What this exercise asks —
(a) Answer the following questions using the article on Cascadia turbidites.
(i) How many core samples did Gary Griggs help to collect from the Cascadia channel?
(ii) In what year did John Adams publish his proposal about the 13 deposits above the Mazama ash layer?
(iii) On what date do written records from Japan say a tsunami struck that country's south coast?
(b) Reproduce the passage of the article on Cascadia turbidites from "What caused that" to "verified and accepted.".
(c) Summarize the article on Cascadia turbidites in three sentences.

Provided text —
=== Section Start ===

Sediment deposits off the coast of Washington and Oregon reveal periodic tsunami and earthquakes of similar magnitude to the ones that struck Japan's Tohoku region in March 2011.

By Rachel Berkowitz

As a graduate student at Oregon State University in the 1960s, Gary Griggs helped to collect 48 core samples from the deep-sea channel Cascadia, off the coast of Washington and Oregon. The samples, like the one shown here, contained clays that alternated regularly with turbidity current deposits, or turbidites. Turbidites are graded beds of sand and silt that were transported by underwater avalanches.

At the time, the regular recurrence of turbidity currents in the Cascadia Abyssal Plain perplexed Griggs and his colleagues. Carbon dating of the samples—together with the appearance of an ash layer from Mount Mazama's eruption 7700 years ago and calculations of the time needed for enough material to be deposited to flow the entire 2200-km channel length—led the team to conclude that large turbidity currents flowed along the continental slope of the Pacific Northwest every 400–600 years.

What caused that regular pattern? Griggs speculated that a large volume of sediment from the Columbia River had accumulated on the outer continental shelf and was later released by periodic earthquakes or severe storms. It took nearly 30 years for the earthquake idea to be verified and accepted.

The Oregon State team had decided to look at the Cascadia channel because it was one of the few deep-sea channels that are close enough to the coastline for convenient study. They weren't looking for seismic events.

By the 1960s, evidence in support of Alfred Wegener's 1912 theory of plate tectonics had been growing. In particular, the Juan de Fuca plate's collision with the North America plate became known for its role in shaping the Washington–Oregon coastline.

John Adams of the Geological Survey of Canada reanalyzed the turbidites in light of plate boundaries. Displacement of the sea floor can trigger turbidity currents, submarine landslides, and tsunamis. In 1990 Adams published the proposal that the 13 deposits above the precisely timed Mazama ash layer can best be explained by powerful earthquakes on the Cascadia subduction zone.

Had the turbidites been closer to shore, they could conceivably have been caused by sands flowing from beaches into canyons. “But by the time we get 200 miles offshore . . . it's only really large events, hundreds of thousands of cubic yards of stuff, that will flow these kinds of distances,” says Griggs. That includes magnitude-9 earthquakes.

Buried marshes and dead trees

Buried tidal marshes and dead trees submerged in Cascadia coastal bays provide more evidence of rapid subsidence. The submerged Sitka spruce found off the Washington coast suggest a widespread event some 300 years ago. Written records from Japan tell of a tsunami striking that country's south coast on 27 January 1700. Both the buried spruce and the tsunami point to the possibility of a massive earthquake along the Pacific Northwest margin.

=== Section End ===

Given information —
=== Section Start ===

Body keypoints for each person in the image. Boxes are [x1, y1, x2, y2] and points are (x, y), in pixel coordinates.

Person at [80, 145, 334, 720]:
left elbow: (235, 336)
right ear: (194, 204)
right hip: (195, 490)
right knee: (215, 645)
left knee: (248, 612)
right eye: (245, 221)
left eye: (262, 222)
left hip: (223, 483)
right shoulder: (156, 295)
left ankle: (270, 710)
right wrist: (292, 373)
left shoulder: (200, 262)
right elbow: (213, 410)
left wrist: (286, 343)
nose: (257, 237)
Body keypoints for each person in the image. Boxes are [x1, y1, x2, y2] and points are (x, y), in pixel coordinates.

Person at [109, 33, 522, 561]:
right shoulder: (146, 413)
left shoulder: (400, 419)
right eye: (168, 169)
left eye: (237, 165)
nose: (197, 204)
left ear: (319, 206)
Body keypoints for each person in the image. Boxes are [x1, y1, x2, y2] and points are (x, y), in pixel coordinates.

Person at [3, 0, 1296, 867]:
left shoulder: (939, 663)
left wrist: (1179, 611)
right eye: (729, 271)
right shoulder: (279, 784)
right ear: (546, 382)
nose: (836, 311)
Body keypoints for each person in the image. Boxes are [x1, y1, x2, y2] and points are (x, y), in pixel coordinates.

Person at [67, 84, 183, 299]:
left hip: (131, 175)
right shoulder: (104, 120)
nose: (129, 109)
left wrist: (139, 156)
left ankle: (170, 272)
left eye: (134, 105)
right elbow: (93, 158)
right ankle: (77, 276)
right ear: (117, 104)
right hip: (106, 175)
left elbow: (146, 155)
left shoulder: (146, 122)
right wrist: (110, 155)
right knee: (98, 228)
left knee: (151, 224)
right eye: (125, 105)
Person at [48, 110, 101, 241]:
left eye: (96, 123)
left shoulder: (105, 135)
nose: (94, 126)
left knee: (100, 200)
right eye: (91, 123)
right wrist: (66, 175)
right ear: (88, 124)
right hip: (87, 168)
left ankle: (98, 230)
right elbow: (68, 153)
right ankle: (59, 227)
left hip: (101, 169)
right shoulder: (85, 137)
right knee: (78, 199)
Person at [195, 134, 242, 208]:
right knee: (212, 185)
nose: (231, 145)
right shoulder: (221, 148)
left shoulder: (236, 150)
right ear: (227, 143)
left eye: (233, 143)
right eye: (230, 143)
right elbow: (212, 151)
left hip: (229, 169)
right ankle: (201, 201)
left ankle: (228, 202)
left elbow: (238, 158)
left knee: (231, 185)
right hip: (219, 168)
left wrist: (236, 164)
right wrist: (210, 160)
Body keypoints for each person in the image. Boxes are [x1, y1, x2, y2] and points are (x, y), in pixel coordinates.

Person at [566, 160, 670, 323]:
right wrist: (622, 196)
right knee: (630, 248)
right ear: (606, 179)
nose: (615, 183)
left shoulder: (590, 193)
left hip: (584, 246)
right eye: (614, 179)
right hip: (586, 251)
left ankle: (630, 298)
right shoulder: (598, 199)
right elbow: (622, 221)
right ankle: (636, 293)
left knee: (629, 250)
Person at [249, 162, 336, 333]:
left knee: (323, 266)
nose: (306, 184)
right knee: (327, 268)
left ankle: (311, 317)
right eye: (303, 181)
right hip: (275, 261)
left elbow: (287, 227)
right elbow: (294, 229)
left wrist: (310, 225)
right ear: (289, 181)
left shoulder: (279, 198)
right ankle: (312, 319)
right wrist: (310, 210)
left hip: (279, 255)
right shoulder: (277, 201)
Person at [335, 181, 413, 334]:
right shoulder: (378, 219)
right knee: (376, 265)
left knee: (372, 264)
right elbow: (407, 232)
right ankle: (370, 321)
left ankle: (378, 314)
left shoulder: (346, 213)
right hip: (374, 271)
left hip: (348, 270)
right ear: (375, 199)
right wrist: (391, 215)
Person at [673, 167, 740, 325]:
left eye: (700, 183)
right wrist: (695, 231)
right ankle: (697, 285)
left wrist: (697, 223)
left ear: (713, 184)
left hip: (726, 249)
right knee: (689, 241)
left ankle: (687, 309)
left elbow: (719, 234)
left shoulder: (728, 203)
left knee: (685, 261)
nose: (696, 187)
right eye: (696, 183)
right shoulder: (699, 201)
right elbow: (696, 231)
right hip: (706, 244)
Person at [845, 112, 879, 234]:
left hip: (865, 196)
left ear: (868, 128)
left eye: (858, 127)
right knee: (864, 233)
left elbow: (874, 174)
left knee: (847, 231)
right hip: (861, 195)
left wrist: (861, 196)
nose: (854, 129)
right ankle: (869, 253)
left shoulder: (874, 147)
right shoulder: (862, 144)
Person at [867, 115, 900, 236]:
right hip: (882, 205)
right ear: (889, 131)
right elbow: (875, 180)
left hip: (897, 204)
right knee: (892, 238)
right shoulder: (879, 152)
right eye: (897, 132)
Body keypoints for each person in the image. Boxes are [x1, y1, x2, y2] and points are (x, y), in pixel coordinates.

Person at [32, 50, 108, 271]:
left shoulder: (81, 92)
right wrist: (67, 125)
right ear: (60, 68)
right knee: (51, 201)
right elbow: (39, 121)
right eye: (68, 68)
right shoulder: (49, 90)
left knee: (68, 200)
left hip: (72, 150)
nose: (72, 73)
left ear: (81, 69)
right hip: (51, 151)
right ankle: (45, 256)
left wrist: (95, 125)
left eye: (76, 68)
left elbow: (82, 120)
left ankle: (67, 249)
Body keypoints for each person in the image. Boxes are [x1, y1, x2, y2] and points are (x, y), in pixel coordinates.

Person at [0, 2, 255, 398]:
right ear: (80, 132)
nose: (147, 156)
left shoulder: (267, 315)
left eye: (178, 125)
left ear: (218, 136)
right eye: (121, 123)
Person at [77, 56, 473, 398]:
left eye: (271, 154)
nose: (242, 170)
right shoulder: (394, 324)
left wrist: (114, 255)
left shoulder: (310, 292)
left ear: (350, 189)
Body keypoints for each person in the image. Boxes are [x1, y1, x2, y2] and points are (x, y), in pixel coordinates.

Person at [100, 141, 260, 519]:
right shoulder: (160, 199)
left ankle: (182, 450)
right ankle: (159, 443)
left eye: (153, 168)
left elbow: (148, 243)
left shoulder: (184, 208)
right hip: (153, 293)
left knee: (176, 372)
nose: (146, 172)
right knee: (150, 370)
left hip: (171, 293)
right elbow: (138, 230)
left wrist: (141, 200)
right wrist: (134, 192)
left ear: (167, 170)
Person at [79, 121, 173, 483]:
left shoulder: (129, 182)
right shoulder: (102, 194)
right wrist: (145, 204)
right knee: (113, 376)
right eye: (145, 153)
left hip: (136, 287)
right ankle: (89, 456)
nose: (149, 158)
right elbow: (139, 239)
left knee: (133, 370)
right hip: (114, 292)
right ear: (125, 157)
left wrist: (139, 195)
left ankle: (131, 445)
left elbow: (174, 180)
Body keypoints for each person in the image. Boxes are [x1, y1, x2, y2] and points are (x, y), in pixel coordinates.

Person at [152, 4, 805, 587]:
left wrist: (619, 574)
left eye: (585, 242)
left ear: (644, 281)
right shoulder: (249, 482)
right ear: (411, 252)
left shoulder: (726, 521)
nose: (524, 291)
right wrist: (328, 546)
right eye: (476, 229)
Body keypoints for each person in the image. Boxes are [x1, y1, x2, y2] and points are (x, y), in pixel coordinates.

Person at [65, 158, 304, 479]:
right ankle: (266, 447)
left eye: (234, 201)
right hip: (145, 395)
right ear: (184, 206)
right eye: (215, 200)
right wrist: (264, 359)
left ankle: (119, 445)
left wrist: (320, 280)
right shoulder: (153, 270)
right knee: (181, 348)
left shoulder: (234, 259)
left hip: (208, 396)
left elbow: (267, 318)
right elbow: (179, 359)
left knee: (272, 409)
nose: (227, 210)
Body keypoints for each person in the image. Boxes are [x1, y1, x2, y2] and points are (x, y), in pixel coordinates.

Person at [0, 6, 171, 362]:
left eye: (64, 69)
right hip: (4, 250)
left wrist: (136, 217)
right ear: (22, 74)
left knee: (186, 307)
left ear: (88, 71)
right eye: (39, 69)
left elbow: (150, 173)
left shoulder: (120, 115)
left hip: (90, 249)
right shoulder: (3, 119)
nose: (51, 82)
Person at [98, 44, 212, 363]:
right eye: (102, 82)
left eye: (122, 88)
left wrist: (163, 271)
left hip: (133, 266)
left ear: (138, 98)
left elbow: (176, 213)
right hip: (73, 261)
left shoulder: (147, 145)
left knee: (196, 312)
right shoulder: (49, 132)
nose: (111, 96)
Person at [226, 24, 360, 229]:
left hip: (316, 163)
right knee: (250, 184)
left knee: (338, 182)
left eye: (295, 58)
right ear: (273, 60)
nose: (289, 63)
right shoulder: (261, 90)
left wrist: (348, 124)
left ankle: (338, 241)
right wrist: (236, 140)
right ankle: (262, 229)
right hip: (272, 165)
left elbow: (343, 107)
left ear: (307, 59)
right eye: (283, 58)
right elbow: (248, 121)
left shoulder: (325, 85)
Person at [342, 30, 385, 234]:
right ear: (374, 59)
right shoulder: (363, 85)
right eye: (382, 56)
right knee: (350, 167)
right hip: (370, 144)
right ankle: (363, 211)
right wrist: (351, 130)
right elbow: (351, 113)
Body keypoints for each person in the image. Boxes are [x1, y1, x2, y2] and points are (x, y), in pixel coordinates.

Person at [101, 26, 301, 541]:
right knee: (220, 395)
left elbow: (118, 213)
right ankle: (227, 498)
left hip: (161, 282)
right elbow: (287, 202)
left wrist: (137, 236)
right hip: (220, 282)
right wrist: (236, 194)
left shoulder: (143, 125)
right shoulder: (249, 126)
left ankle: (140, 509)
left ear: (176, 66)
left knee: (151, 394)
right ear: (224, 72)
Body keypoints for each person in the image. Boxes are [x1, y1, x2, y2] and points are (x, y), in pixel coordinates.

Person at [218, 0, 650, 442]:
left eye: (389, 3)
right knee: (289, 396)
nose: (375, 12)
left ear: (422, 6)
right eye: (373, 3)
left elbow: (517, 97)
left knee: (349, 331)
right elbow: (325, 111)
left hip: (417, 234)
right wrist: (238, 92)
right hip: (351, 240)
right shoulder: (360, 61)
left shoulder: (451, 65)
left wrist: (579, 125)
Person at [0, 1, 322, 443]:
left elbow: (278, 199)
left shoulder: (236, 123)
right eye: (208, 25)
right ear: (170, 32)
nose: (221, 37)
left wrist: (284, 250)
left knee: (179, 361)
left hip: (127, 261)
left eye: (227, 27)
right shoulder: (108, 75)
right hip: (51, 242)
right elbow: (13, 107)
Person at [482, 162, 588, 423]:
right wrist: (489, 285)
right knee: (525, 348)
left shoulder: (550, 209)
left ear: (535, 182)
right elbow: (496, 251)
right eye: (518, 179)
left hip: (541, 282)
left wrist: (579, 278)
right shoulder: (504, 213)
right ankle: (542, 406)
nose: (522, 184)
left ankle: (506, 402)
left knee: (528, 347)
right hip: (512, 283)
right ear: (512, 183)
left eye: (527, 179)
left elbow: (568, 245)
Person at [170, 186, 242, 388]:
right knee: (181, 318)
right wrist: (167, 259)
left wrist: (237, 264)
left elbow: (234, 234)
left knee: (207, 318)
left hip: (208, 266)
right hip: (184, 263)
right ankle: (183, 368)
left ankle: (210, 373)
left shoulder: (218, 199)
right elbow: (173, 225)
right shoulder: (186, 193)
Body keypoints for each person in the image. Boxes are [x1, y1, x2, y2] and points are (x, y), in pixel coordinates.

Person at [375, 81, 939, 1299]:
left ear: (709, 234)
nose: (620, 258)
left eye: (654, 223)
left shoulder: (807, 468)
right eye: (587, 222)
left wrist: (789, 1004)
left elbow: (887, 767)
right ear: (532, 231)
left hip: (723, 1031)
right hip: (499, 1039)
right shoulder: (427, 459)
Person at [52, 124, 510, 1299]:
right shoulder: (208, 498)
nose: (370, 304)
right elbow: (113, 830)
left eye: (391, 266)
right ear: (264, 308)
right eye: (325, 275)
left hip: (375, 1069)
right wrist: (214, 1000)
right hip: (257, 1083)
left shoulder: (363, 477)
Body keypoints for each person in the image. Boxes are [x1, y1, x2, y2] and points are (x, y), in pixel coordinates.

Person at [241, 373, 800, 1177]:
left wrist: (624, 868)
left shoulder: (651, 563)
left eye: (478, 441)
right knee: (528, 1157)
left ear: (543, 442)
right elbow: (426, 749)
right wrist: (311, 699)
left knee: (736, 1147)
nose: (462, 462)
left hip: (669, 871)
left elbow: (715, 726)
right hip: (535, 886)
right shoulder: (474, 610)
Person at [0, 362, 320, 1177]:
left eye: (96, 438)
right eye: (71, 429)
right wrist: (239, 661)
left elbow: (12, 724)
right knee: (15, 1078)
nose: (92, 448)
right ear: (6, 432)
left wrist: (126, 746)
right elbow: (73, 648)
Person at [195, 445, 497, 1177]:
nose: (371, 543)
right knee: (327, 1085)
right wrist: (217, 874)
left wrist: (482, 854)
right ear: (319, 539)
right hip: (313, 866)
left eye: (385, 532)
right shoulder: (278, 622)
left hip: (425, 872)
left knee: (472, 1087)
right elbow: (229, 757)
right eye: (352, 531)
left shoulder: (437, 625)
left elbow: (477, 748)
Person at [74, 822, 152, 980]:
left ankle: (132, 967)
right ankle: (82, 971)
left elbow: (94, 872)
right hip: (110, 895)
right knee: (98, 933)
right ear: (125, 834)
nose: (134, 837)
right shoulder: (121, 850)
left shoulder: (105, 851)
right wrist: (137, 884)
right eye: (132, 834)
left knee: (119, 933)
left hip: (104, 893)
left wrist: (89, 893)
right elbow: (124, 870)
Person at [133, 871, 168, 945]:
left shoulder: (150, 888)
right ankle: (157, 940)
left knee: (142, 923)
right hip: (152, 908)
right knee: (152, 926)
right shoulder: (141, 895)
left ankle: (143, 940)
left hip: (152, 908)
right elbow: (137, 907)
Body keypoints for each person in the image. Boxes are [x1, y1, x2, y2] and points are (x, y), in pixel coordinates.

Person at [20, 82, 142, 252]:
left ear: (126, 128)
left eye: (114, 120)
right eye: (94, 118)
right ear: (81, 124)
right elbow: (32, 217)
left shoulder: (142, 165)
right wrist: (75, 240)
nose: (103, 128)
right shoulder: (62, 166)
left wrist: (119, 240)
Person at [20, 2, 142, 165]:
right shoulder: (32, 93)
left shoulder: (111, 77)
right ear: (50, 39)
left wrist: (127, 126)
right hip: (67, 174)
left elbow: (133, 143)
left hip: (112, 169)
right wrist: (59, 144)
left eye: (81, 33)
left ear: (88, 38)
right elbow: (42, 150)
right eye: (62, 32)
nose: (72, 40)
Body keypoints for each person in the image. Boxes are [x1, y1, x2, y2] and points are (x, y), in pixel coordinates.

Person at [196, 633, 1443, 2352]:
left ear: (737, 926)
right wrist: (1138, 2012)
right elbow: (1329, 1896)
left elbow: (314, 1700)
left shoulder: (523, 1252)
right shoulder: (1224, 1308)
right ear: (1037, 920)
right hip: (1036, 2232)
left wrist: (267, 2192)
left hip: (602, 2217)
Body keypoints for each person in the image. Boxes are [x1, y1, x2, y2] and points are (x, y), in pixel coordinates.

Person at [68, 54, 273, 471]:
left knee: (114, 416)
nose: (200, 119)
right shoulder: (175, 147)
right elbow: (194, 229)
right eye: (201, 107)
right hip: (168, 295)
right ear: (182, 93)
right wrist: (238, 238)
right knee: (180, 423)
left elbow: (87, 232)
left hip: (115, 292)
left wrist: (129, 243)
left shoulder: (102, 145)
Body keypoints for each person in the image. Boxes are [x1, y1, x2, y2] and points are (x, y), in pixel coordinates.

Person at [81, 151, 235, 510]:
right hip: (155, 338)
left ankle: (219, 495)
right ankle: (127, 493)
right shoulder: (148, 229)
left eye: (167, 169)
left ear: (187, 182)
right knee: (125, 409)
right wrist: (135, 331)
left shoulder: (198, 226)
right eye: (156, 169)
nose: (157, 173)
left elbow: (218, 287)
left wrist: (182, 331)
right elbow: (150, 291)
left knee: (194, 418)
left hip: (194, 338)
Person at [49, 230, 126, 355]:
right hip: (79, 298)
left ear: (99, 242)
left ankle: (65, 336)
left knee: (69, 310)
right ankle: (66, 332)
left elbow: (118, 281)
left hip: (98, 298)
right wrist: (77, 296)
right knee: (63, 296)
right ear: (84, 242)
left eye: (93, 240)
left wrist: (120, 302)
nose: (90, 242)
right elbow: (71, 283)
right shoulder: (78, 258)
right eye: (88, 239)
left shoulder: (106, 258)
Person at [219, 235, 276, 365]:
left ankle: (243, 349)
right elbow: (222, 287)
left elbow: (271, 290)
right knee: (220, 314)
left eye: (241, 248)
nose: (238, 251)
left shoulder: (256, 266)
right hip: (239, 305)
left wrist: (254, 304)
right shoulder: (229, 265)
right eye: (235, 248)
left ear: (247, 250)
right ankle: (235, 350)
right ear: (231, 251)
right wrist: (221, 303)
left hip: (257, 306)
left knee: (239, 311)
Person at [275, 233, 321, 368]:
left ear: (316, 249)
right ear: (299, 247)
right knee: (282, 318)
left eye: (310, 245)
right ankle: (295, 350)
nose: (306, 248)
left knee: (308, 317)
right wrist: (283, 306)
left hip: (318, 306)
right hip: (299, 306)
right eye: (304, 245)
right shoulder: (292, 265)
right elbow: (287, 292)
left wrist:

=== Section End ===

Expected results —
(a)
(i) 48
(ii) 1990
(iii) 27 January 1700

(b)
What caused that regular pattern? Griggs speculated that a large volume of sediment from the Columbia River had accumulated on the outer continental shelf and was later released by periodic earthquakes or severe storms. It took nearly 30 years for the earthquake idea to be verified and accepted.

(c) As a graduate student in the 1960s, Gary Griggs helped collect core samples from the Cascadia channel off Washington and Oregon, and his team concluded that large turbidity currents flowed along the continental slope of the Pacific Northwest every 400–600 years. In 1990, John Adams of the Geological Survey of Canada proposed that the 13 deposits above the Mazama ash layer can best be explained by powerful earthquakes on the Cascadia subduction zone. Buried tidal marshes, submerged Sitka spruce, and Japanese written records of a tsunami on 27 January 1700 further point to the possibility of a massive earthquake along the Pacific Northwest margin.